Il est compréhensible que cette situation ait suscité l’indignation. Nous partageons cette indignation. La protestation est un élément important de la liberté d’expression qui doit être protégé. L’ouverture et l’inclusion sont les pierres angulaires de la culture de l’open source et les outils des communautés open source sont conçus pour un accès et une participation à l’échelle mondiale. Collectivement, la culture et les outils mêmes de l’open source – suivi des questions, systèmes de messagerie, dépôts – offrent un canal de signalisation unique qui peut contourner la censure imposée par les tyrans pour conserver leur pouvoir.
Au lieu de logiciels malveillants, une meilleure approche de la liberté d’expression serait d’utiliser les messages dans les journaux de commit pour envoyer des messages anti-propagande et de publier des trackers pour partager des informations précises à l’intérieur de la Russie sur ce qui se passe réellement en Ukraine aux mains de l’armée russe, pour citer deux possibilités évidentes. Il y a tellement de possibilités pour les communautés open source d’être créatives sans nuire à tous ceux qui chargent la mise à jour.

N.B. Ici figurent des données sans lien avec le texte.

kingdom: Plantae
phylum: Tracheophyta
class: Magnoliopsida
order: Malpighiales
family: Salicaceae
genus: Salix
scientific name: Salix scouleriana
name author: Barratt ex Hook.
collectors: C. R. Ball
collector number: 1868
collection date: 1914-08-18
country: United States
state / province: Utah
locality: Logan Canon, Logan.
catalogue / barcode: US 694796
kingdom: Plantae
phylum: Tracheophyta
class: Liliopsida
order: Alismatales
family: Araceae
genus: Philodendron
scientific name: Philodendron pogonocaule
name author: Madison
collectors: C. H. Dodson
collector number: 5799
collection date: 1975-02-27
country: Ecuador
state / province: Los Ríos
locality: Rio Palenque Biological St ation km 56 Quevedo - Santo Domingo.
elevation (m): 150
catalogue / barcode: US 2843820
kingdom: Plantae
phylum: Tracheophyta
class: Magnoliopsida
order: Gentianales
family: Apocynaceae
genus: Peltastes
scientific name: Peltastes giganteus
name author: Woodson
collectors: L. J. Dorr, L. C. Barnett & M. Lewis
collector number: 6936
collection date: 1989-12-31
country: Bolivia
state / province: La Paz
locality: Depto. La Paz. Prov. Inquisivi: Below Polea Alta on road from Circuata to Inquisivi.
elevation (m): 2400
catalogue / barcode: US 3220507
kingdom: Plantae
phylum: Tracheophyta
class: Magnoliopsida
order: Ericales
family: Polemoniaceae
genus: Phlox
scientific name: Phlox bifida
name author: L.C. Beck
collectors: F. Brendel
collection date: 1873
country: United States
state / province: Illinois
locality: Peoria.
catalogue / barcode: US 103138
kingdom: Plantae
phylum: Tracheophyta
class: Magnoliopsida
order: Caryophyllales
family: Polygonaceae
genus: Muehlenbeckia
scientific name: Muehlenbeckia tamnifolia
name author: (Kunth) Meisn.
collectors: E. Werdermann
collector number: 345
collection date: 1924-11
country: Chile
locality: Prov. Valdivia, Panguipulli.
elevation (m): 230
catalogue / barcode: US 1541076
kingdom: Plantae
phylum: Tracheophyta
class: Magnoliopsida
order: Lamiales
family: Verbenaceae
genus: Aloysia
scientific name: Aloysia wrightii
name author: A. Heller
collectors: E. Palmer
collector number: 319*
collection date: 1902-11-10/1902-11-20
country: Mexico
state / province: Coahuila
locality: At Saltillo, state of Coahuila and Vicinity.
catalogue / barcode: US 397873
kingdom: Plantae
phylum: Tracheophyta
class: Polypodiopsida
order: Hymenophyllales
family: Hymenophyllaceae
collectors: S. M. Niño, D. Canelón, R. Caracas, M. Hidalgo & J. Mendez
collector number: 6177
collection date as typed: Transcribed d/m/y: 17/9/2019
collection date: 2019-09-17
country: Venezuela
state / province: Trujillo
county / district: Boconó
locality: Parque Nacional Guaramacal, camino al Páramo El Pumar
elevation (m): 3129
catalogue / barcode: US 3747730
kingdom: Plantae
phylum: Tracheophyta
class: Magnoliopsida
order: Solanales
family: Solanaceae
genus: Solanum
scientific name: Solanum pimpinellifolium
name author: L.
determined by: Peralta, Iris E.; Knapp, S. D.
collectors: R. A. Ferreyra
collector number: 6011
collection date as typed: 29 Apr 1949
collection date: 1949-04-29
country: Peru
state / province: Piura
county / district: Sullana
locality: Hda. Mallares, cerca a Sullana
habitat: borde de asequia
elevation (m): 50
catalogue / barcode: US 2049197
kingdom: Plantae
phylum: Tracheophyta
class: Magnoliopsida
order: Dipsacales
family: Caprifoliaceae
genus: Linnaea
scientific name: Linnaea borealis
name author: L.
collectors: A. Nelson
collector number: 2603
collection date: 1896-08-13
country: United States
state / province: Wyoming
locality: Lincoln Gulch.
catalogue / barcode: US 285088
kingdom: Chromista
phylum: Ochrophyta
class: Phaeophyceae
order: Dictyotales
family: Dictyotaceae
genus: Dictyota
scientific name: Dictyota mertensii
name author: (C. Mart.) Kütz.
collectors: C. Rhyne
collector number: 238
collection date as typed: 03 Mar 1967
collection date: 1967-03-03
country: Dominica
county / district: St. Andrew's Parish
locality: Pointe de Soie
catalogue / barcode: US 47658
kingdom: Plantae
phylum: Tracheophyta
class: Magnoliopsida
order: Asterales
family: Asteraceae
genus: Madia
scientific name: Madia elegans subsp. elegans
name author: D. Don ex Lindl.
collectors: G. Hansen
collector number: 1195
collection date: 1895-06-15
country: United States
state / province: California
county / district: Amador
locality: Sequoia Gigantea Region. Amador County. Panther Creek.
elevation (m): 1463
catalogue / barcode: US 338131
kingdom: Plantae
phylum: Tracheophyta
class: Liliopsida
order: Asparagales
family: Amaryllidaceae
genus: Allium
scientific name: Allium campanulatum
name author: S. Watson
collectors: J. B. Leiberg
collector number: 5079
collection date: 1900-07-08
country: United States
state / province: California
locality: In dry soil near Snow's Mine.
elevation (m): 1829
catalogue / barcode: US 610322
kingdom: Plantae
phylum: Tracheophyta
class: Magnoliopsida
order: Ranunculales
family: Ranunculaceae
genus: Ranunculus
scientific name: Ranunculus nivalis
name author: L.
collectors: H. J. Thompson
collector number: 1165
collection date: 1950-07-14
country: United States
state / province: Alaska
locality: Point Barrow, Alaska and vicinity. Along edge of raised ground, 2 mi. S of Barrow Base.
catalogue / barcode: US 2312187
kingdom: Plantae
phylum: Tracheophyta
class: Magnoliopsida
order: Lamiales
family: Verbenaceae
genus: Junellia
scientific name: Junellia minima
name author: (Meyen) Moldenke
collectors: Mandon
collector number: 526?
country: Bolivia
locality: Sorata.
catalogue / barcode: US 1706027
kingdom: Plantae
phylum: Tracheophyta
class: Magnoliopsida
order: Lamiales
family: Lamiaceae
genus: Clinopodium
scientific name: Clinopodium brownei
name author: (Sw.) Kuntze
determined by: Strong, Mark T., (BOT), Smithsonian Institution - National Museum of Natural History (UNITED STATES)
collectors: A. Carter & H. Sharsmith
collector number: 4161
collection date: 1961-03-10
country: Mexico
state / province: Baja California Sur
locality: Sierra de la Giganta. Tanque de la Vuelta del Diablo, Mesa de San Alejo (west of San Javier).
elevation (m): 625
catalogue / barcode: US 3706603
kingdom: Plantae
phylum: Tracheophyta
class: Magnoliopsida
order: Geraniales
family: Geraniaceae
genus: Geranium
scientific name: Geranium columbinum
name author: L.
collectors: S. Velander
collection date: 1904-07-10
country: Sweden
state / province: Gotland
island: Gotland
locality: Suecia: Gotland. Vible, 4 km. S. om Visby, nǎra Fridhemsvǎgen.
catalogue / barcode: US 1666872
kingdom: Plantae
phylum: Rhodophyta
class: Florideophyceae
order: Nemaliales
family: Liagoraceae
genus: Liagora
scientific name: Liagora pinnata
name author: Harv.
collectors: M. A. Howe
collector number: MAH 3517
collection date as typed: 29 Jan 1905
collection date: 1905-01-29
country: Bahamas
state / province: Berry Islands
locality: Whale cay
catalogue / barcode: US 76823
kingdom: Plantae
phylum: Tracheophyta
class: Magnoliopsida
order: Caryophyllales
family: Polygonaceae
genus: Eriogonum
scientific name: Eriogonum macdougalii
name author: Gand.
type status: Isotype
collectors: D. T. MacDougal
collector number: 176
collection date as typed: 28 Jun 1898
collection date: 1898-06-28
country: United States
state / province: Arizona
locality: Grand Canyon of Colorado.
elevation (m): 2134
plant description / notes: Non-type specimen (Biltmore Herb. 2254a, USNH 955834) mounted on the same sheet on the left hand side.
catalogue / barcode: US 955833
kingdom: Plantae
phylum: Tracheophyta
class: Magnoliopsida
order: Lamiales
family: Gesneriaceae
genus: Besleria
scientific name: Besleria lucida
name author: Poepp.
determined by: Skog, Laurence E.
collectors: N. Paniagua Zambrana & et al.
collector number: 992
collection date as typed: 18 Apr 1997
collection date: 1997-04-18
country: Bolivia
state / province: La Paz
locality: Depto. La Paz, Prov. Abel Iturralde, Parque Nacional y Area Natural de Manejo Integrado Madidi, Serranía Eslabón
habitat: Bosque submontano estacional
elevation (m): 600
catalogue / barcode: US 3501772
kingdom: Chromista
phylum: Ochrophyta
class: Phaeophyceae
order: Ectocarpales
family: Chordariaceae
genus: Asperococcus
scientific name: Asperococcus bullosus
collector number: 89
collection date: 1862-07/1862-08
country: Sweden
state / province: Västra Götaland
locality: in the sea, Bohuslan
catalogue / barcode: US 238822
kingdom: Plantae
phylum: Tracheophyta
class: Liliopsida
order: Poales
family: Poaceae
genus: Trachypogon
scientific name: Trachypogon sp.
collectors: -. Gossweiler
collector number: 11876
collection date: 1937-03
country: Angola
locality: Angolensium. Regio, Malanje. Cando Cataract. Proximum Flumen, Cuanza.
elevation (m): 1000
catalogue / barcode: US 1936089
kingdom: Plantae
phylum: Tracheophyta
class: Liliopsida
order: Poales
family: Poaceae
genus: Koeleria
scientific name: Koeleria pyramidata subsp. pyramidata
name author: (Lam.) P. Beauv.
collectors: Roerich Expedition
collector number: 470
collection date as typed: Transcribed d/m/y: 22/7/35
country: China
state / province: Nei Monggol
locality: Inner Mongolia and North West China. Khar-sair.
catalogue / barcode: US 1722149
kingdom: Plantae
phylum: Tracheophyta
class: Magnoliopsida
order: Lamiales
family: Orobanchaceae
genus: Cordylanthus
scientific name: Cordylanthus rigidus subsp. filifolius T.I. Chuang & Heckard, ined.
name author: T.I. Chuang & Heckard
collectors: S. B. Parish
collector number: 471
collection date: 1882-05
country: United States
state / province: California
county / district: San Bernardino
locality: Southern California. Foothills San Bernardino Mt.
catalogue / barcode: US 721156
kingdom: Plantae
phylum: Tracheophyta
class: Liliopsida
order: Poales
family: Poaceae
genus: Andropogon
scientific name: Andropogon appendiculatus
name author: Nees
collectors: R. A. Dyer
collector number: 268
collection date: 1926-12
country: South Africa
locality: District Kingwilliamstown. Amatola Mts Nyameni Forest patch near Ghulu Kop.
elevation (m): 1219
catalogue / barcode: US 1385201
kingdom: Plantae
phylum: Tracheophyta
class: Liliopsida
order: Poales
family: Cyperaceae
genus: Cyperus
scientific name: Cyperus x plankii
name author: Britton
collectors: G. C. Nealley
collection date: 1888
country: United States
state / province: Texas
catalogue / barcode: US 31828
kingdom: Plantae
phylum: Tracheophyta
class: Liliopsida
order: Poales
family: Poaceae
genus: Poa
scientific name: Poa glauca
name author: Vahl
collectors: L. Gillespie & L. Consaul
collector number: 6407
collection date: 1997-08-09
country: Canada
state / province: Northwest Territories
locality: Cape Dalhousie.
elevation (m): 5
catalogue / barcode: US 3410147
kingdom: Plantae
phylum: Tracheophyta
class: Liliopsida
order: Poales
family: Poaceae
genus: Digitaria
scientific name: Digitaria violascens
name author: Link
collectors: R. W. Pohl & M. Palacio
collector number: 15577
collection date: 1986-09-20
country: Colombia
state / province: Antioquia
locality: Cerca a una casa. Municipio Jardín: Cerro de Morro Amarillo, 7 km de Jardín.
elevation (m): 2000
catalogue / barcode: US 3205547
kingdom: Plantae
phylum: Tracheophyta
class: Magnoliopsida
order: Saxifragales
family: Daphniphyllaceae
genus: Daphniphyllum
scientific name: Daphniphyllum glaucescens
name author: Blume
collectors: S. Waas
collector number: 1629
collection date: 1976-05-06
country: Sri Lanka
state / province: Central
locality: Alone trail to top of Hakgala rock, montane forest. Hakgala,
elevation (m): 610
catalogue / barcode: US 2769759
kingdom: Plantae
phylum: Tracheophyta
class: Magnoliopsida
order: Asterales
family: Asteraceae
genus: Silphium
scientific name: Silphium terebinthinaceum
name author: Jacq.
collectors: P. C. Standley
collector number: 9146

Nous encourageons les membres de la communauté à utiliser les libertés et les outils de l’open source de manière innovante et judicieuse pour informer les citoyens russes de la réalité des préjudices imposés aux citoyens ukrainiens et pour soutenir les efforts humanitaires et d’assistance en Ukraine et en faveur de ce pays.
À plus long terme, il est probable que cette militarisation de l’open source revienne à cracher dans le vent : les inconvénients du vandalisme des projets open source dépassent de loin les avantages possibles et le retour de flamme finira par nuire aux projets et aux contributeurs responsables. Par extension, c’est tout l’open source qui en pâtit. Utilisez votre pouvoir, oui, mais utilisez-le à bon escient »
Seulement, l’expérience enseigne que même les contenus textuels sont de nature à mettre à mal le mouvement open source. Cela s’est vu avec le cas Notepad++ 7.8.1 qui a opposé des internautes chinois et des intervenants occidentaux sur la question de la gestion de la communauté Ouïghour par la Chine. Résultat : des élans de nationalisme font surface autour de l’open source. La Chine a officialisé une alternative à GitHub – le service web américain d’hébergement et de gestion de logiciels – au cours de l’année 2020. Gitee compte 9 ans d’existence en Chine. Une sortie d’un responsable de Huawei en lien avec ce développement en dit long sur l’objectif : « Si la Chine ne dispose pas de sa propre communauté open source pour maintenir et gérer les projets, notre industrie nationale du logiciel sera très vulnérable à des facteurs incontrôlables. » L’intervention de Wang Chenglu pointait du doigt les sanctions à répétition des autorités américaines.